15 comments
@PCOWandre @schratze Actually, working at WeMoveMobileData and later WeHostMillions I learned to like Solaris 10 a lot. Which was rather unlike the SysV I got to know at the University earlier in its different forms of not being very satisfactory. @PCOWandre @jyrgenn @schratze Porting drivers from early Solaris to SVR4? Would that even be possible? Wasn't early Solaris basically SunOS (BSD) under the hood? @resuna @jyrgenn Nope. Solaris -- as in Solaris proper, not the "Solaris 1" backported name for SunOS 4 -- was STREAMS and System V all the way. With proper API/ABI definitions and compatibility. Look at some of the classic LSI drivers -- one binary covers 2.6 through 10 and the cut at 2.6 is only because of the jump to 64 bit splitting the driver tree. @PCOWandre @resuna It was indeed SunOS up to 4 that was BSD-based, AFAIK from the start. (4.0.3 when I finally got access to the coveted Suns at the university, work as well as study. At my student job I got the task to install "all that GNU software" on the first SPARCstation 1 they bought — a night and a day of pure fun. No "./configure && make install", rather real configuration work at the time. The best thing: Emacs with native SunView support.) @PCOWandre @resuna Compiling gcc three times and things.

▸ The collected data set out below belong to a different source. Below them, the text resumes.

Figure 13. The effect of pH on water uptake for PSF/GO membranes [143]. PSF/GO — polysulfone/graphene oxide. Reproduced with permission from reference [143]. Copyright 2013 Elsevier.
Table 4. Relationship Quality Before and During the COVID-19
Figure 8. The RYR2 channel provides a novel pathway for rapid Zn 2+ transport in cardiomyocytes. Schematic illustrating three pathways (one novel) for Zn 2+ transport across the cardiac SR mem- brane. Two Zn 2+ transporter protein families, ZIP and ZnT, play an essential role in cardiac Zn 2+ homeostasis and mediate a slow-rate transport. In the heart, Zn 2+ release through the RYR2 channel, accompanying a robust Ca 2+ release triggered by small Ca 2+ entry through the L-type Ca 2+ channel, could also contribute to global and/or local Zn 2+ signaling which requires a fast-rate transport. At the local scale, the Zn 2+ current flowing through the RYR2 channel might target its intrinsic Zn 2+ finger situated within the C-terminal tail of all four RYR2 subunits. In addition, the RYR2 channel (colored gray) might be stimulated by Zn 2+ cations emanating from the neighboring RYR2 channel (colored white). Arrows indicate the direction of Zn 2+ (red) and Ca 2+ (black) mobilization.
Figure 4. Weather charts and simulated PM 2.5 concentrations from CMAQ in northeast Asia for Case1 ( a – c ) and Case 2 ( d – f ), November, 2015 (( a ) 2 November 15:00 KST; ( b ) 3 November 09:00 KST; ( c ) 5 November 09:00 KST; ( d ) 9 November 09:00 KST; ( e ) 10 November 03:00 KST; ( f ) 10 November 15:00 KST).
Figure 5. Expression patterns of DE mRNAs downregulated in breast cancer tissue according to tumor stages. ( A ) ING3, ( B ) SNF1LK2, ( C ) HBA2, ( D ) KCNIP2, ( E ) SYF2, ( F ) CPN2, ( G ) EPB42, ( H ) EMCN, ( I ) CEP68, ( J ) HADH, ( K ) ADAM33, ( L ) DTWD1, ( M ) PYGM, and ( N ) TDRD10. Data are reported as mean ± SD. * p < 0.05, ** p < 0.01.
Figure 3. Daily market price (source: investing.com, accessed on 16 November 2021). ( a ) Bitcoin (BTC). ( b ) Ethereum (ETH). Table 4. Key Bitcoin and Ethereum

The only 25-hour shift I ever did. @PCOWandre @jyrgenn OK. Work quit using Sun about then so I have little experience with Sun post SunOS. @PCOWandre @schratze To clarify, the SysV I got to know earlier wasn't beyond SVR3; I never saw a non-Solaris SVR4. The ones I worked with a bit more were ISC 386ix (rather classic), IBM AIX (really weird for its own reasons), and HP-UX, which at least was significantly less annoying once it reached version 10. |
@PCOWandre @schratze Aaaaaaah nooooooo!
Since that job where our main box was a uVAX II with 4.3 *and source code* (which was rare at the time) I have been an ardent BSD fan.